EXERCISE REQUIREMENTS:
If a line in the records below contains the word "Strategies", return that line.

========================================================================

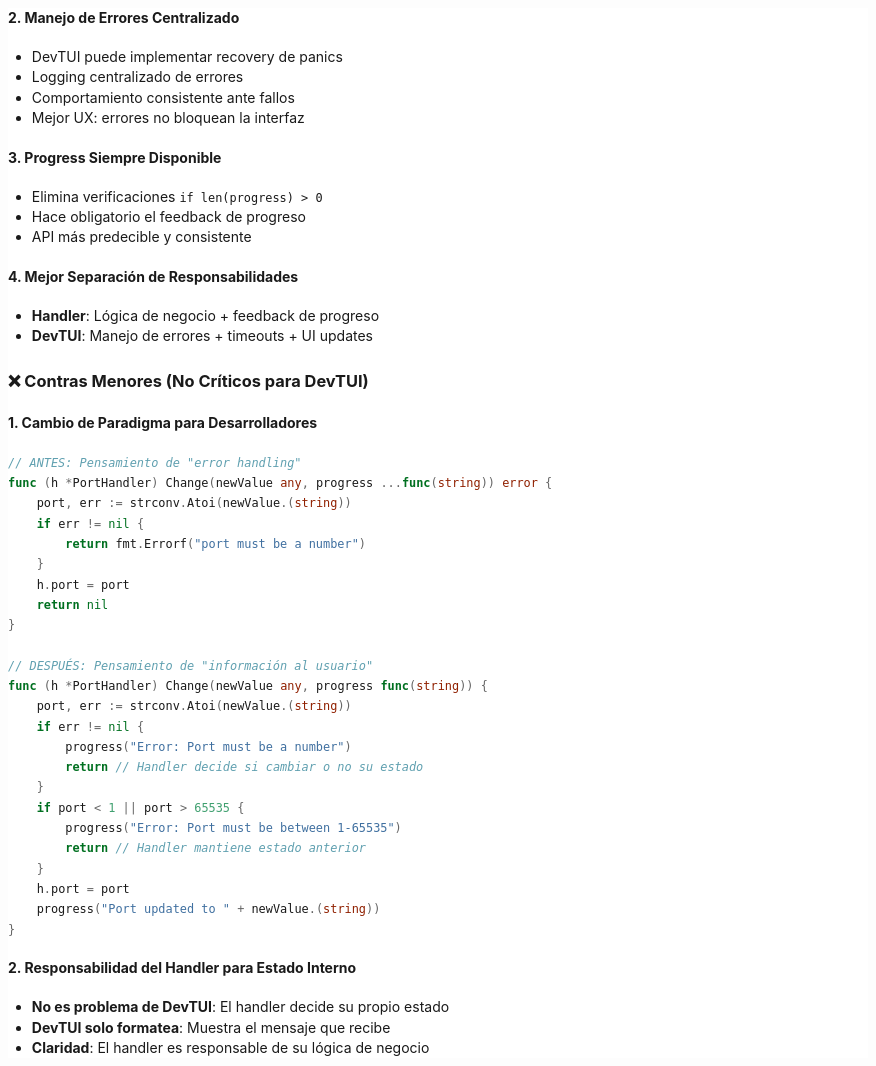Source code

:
```go
```

#### 2. **Manejo de Errores Centralizado**
- DevTUI puede implementar recovery de panics
- Logging centralizado de errores
- Comportamiento consistente ante fallos
- Mejor UX: errores no bloquean la interfaz

#### 3. **Progress Siempre Disponible**
- Elimina verificaciones `if len(progress) > 0`
- Hace obligatorio el feedback de progreso
- API más predecible y consistente

#### 4. **Mejor Separación de Responsabilidades**
- **Handler**: Lógica de negocio + feedback de progreso
- **DevTUI**: Manejo de errores + timeouts + UI updates

### ❌ Contras Menores (No Críticos para DevTUI)

#### 1. **Cambio de Paradigma para Desarrolladores**
```go
// ANTES: Pensamiento de "error handling"
func (h *PortHandler) Change(newValue any, progress ...func(string)) error {
    port, err := strconv.Atoi(newValue.(string))
    if err != nil {
        return fmt.Errorf("port must be a number")
    }
    h.port = port
    return nil
}

// DESPUÉS: Pensamiento de "información al usuario"
func (h *PortHandler) Change(newValue any, progress func(string)) {
    port, err := strconv.Atoi(newValue.(string))
    if err != nil {
        progress("Error: Port must be a number")
        return // Handler decide si cambiar o no su estado
    }
    if port < 1 || port > 65535 {
        progress("Error: Port must be between 1-65535") 
        return // Handler mantiene estado anterior
    }
    h.port = port
    progress("Port updated to " + newValue.(string))
}
```

#### 2. **Responsabilidad del Handler para Estado Interno**
- **No es problema de DevTUI**: El handler decide su propio estado
- **DevTUI solo formatea**: Muestra el mensaje que recibe
- **Claridad**: El handler es responsable de su lógica de negocio
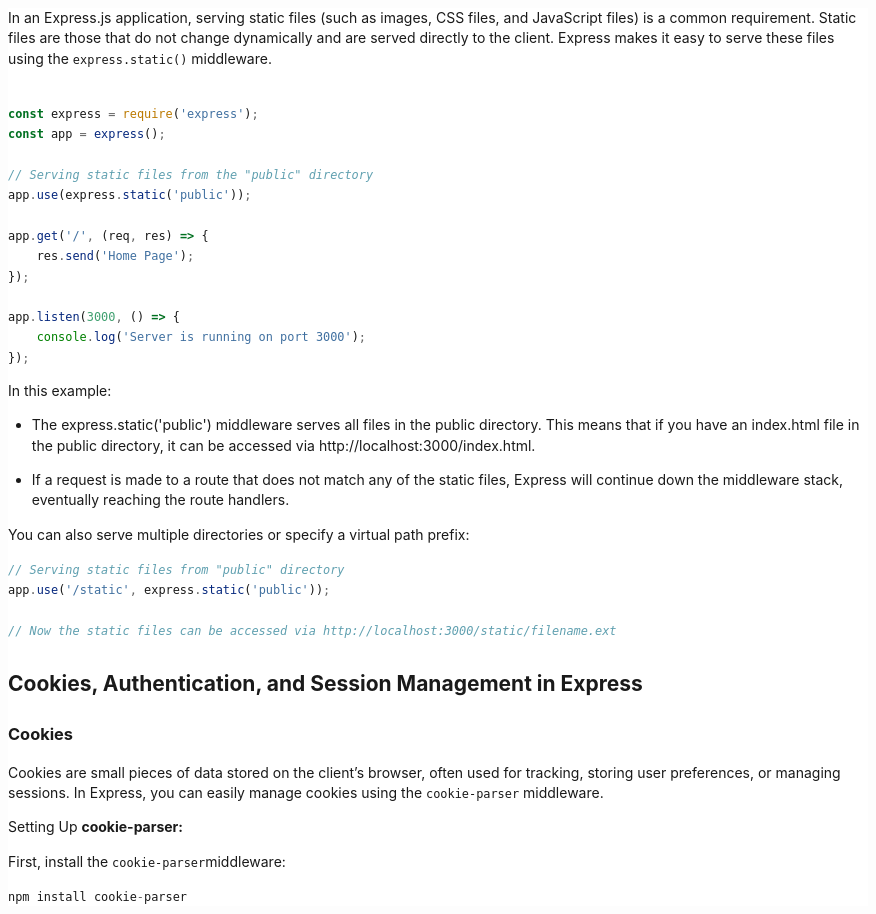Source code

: In an Express.js application, serving static files (such as images, CSS files, and JavaScript files) is a common requirement. Static files are those that do not change dynamically and are served directly to the client. Express makes it easy to serve these files using the `express.static()` middleware.

```js 

const express = require('express');
const app = express();

// Serving static files from the "public" directory
app.use(express.static('public'));

app.get('/', (req, res) => {
    res.send('Home Page');
});

app.listen(3000, () => {
    console.log('Server is running on port 3000');
});

```

In this example:

* The express.static('public') middleware serves all files in the public directory. This means that if you have an index.html file in the public directory, it can be accessed via http://localhost:3000/index.html.

* If a request is made to a route that does not match any of the static files, Express will continue down the middleware stack, eventually reaching the route handlers.

You can also serve multiple directories or specify a virtual path prefix:

```js 
// Serving static files from "public" directory
app.use('/static', express.static('public'));

// Now the static files can be accessed via http://localhost:3000/static/filename.ext
```

## Cookies, Authentication, and Session Management in Express

### Cookies

Cookies are small pieces of data stored on the client’s browser, often used for tracking, storing user preferences, or managing sessions. In Express, you can easily manage cookies using the `cookie-parser` middleware.

Setting Up **cookie-parser:**

First, install the `cookie-parser`middleware:

```js 
npm install cookie-parser

```
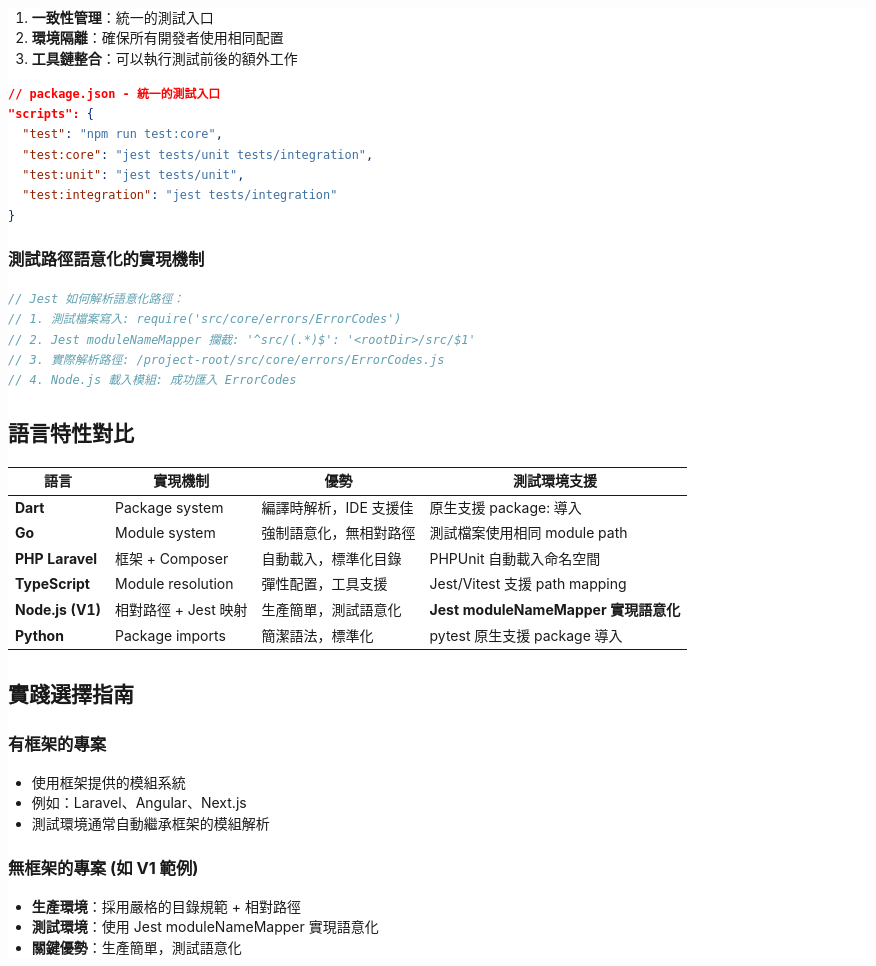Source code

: 1. **一致性管理**：統一的測試入口
2. **環境隔離**：確保所有開發者使用相同配置
3. **工具鏈整合**：可以執行測試前後的額外工作

```json
// package.json - 統一的測試入口
"scripts": {
  "test": "npm run test:core",
  "test:core": "jest tests/unit tests/integration",
  "test:unit": "jest tests/unit",
  "test:integration": "jest tests/integration"
}
```

### 測試路徑語意化的實現機制

```javascript
// Jest 如何解析語意化路徑：
// 1. 測試檔案寫入: require('src/core/errors/ErrorCodes')
// 2. Jest moduleNameMapper 攔截: '^src/(.*)$': '<rootDir>/src/$1'
// 3. 實際解析路徑: /project-root/src/core/errors/ErrorCodes.js
// 4. Node.js 載入模組: 成功匯入 ErrorCodes
```

## 語言特性對比

| 語言 | 實現機制 | 優勢 | 測試環境支援 |
|------|----------|------|-------------|
| **Dart** | Package system | 編譯時解析，IDE 支援佳 | 原生支援 package: 導入 |
| **Go** | Module system | 強制語意化，無相對路徑 | 測試檔案使用相同 module path |
| **PHP Laravel** | 框架 + Composer | 自動載入，標準化目錄 | PHPUnit 自動載入命名空間 |
| **TypeScript** | Module resolution | 彈性配置，工具支援 | Jest/Vitest 支援 path mapping |
| **Node.js (V1)** | 相對路徑 + Jest 映射 | 生產簡單，測試語意化 | **Jest moduleNameMapper 實現語意化** |
| **Python** | Package imports | 簡潔語法，標準化 | pytest 原生支援 package 導入 |

## 實踐選擇指南

### 有框架的專案

- 使用框架提供的模組系統
- 例如：Laravel、Angular、Next.js
- 測試環境通常自動繼承框架的模組解析

### 無框架的專案 (如 V1 範例)

- **生產環境**：採用嚴格的目錄規範 + 相對路徑
- **測試環境**：使用 Jest moduleNameMapper 實現語意化
- **關鍵優勢**：生產簡單，測試語意化
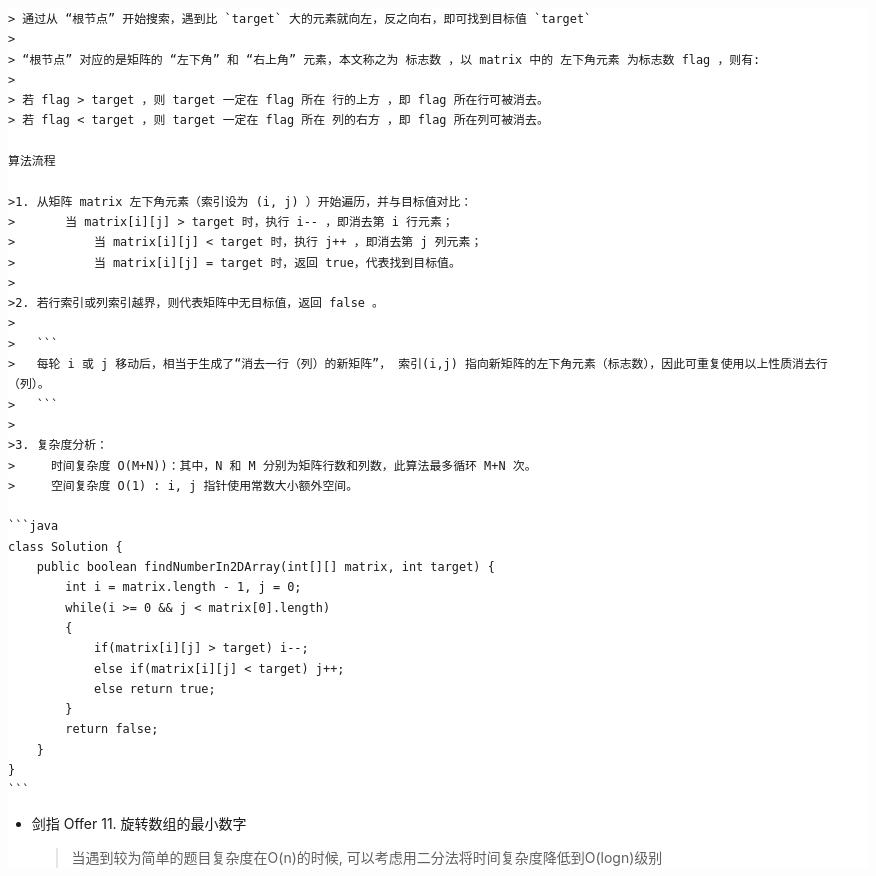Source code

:     > 通过从 “根节点” 开始搜索，遇到比 `target` 大的元素就向左，反之向右，即可找到目标值 `target` 
    >
    > “根节点” 对应的是矩阵的 “左下角” 和 “右上角” 元素，本文称之为 标志数 ，以 matrix 中的 左下角元素 为标志数 flag ，则有:
    >
    > 若 flag > target ，则 target 一定在 flag 所在 行的上方 ，即 flag 所在行可被消去。
    > 若 flag < target ，则 target 一定在 flag 所在 列的右方 ，即 flag 所在列可被消去。

    算法流程

    >1. 从矩阵 matrix 左下角元素（索引设为 (i, j) ）开始遍历，并与目标值对比：
    >     	当 matrix[i][j] > target 时，执行 i-- ，即消去第 i 行元素；
    >         	当 matrix[i][j] < target 时，执行 j++ ，即消去第 j 列元素；
    >         	当 matrix[i][j] = target 时，返回 true，代表找到目标值。
    >
    >2. 若行索引或列索引越界，则代表矩阵中无目标值，返回 false 。
    >
    >   ```
    >   每轮 i 或 j 移动后，相当于生成了“消去一行（列）的新矩阵”， 索引(i,j) 指向新矩阵的左下角元素（标志数），因此可重复使用以上性质消去行（列）。
    >   ```
    >
    >3. 复杂度分析：
    >     时间复杂度 O(M+N))：其中，N 和 M 分别为矩阵行数和列数，此算法最多循环 M+N 次。
    >     空间复杂度 O(1) : i, j 指针使用常数大小额外空间。

    ```java
    class Solution {
        public boolean findNumberIn2DArray(int[][] matrix, int target) {
            int i = matrix.length - 1, j = 0;
            while(i >= 0 && j < matrix[0].length)
            {
                if(matrix[i][j] > target) i--;
                else if(matrix[i][j] < target) j++;
                else return true;
            }
            return false;
        }
    }
    ```

    

  - 剑指 Offer 11. 旋转数组的最小数字

    > 当遇到较为简单的题目复杂度在O(n)的时候, 可以考虑用二分法将时间复杂度降低到O(logn)级别
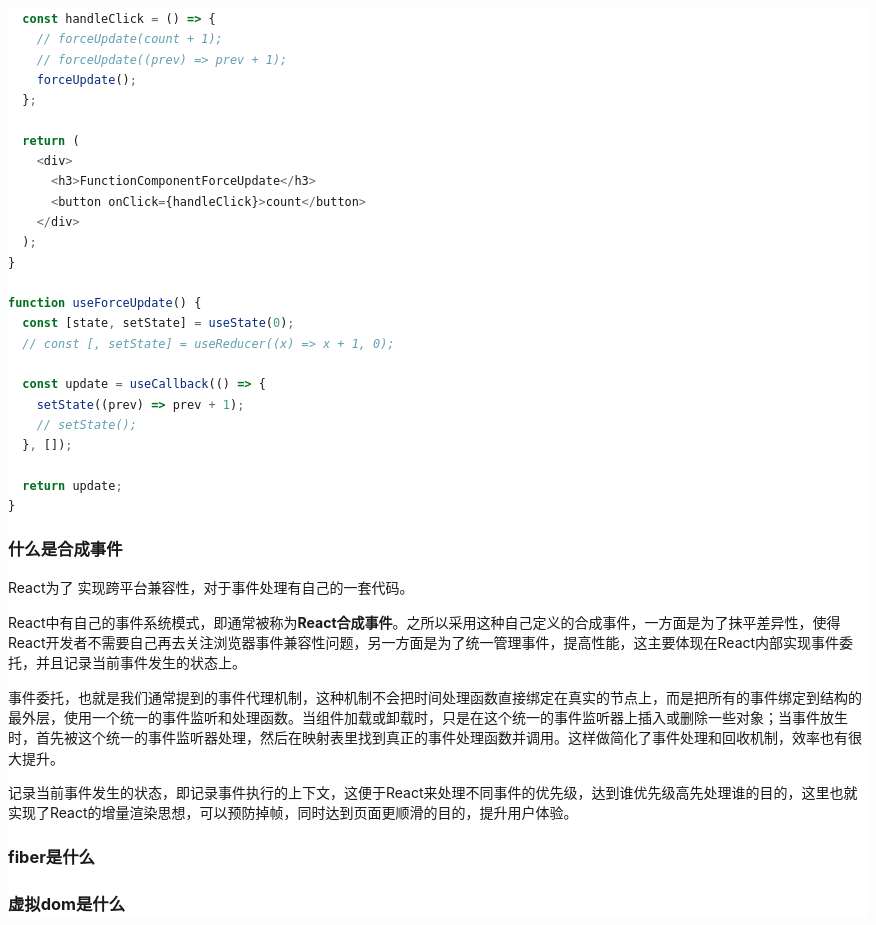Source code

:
 ```js
  const handleClick = () => {
    // forceUpdate(count + 1);
    // forceUpdate((prev) => prev + 1);
    forceUpdate();
  };

  return (
    <div>
      <h3>FunctionComponentForceUpdate</h3>
      <button onClick={handleClick}>count</button>
    </div>
  );
}

function useForceUpdate() {
  const [state, setState] = useState(0);
  // const [, setState] = useReducer((x) => x + 1, 0);

  const update = useCallback(() => {
    setState((prev) => prev + 1);
    // setState();
  }, []);

  return update;
}
```











### 什么是合成事件

React为了 实现跨平台兼容性，对于事件处理有自己的一套代码。

React中有自己的事件系统模式，即通常被称为**React合成事件**。之所以采用这种自己定义的合成事件，一方面是为了抹平差异性，使得React开发者不需要自己再去关注浏览器事件兼容性问题，另一方面是为了统一管理事件，提高性能，这主要体现在React内部实现事件委托，并且记录当前事件发生的状态上。

事件委托，也就是我们通常提到的事件代理机制，这种机制不会把时间处理函数直接绑定在真实的节点上，而是把所有的事件绑定到结构的最外层，使用一个统一的事件监听和处理函数。当组件加载或卸载时，只是在这个统一的事件监听器上插入或删除一些对象；当事件放生时，首先被这个统一的事件监听器处理，然后在映射表里找到真正的事件处理函数并调用。这样做简化了事件处理和回收机制，效率也有很大提升。

记录当前事件发生的状态，即记录事件执行的上下文，这便于React来处理不同事件的优先级，达到谁优先级高先处理谁的目的，这里也就实现了React的增量渲染思想，可以预防掉帧，同时达到页面更顺滑的目的，提升用户体验。





### fiber是什么



### 虚拟dom是什么
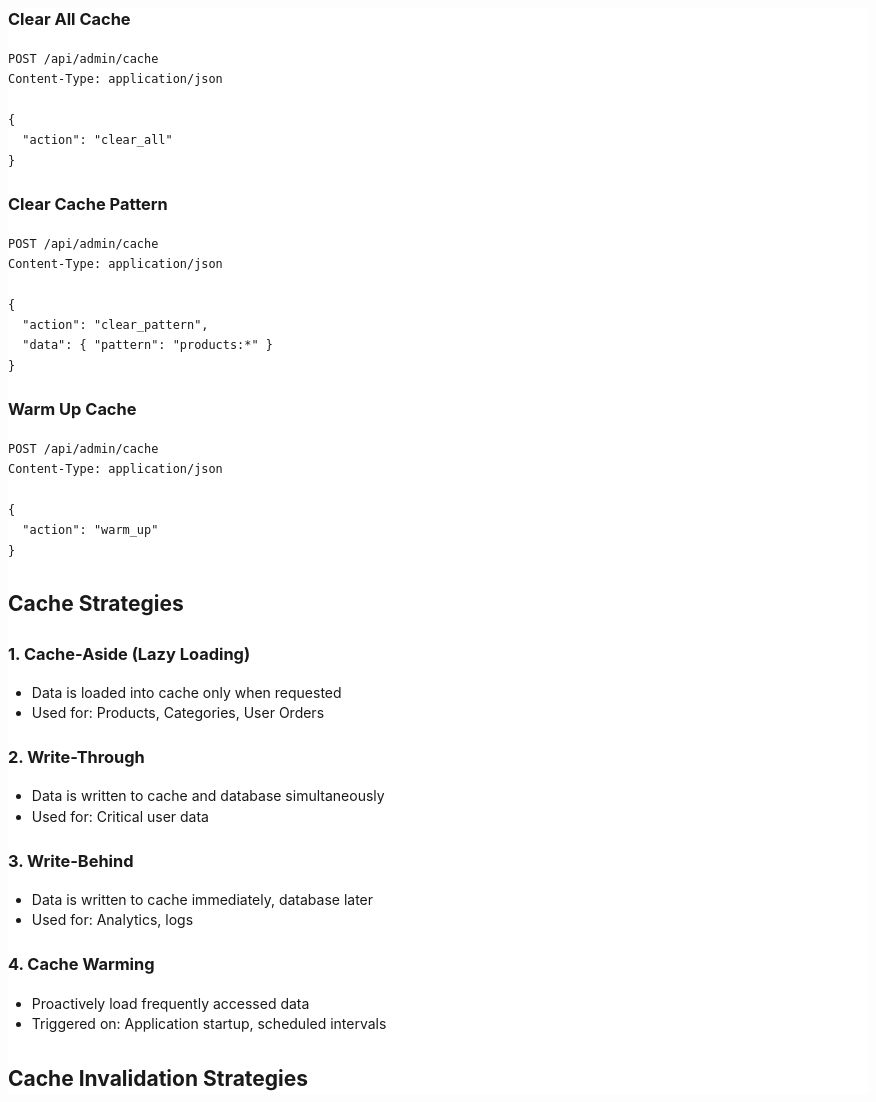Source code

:### Clear All Cache
```http
POST /api/admin/cache
Content-Type: application/json

{
  "action": "clear_all"
}
```

### Clear Cache Pattern
```http
POST /api/admin/cache
Content-Type: application/json

{
  "action": "clear_pattern",
  "data": { "pattern": "products:*" }
}
```

### Warm Up Cache
```http
POST /api/admin/cache
Content-Type: application/json

{
  "action": "warm_up"
}
```

## Cache Strategies

### 1. Cache-Aside (Lazy Loading)
- Data is loaded into cache only when requested
- Used for: Products, Categories, User Orders

### 2. Write-Through
- Data is written to cache and database simultaneously
- Used for: Critical user data

### 3. Write-Behind
- Data is written to cache immediately, database later
- Used for: Analytics, logs

### 4. Cache Warming
- Proactively load frequently accessed data
- Triggered on: Application startup, scheduled intervals

## Cache Invalidation Strategies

========================================================================

RESULT FOR THIS EXERCISE:
## Cache Strategies
## Cache Invalidation Strategies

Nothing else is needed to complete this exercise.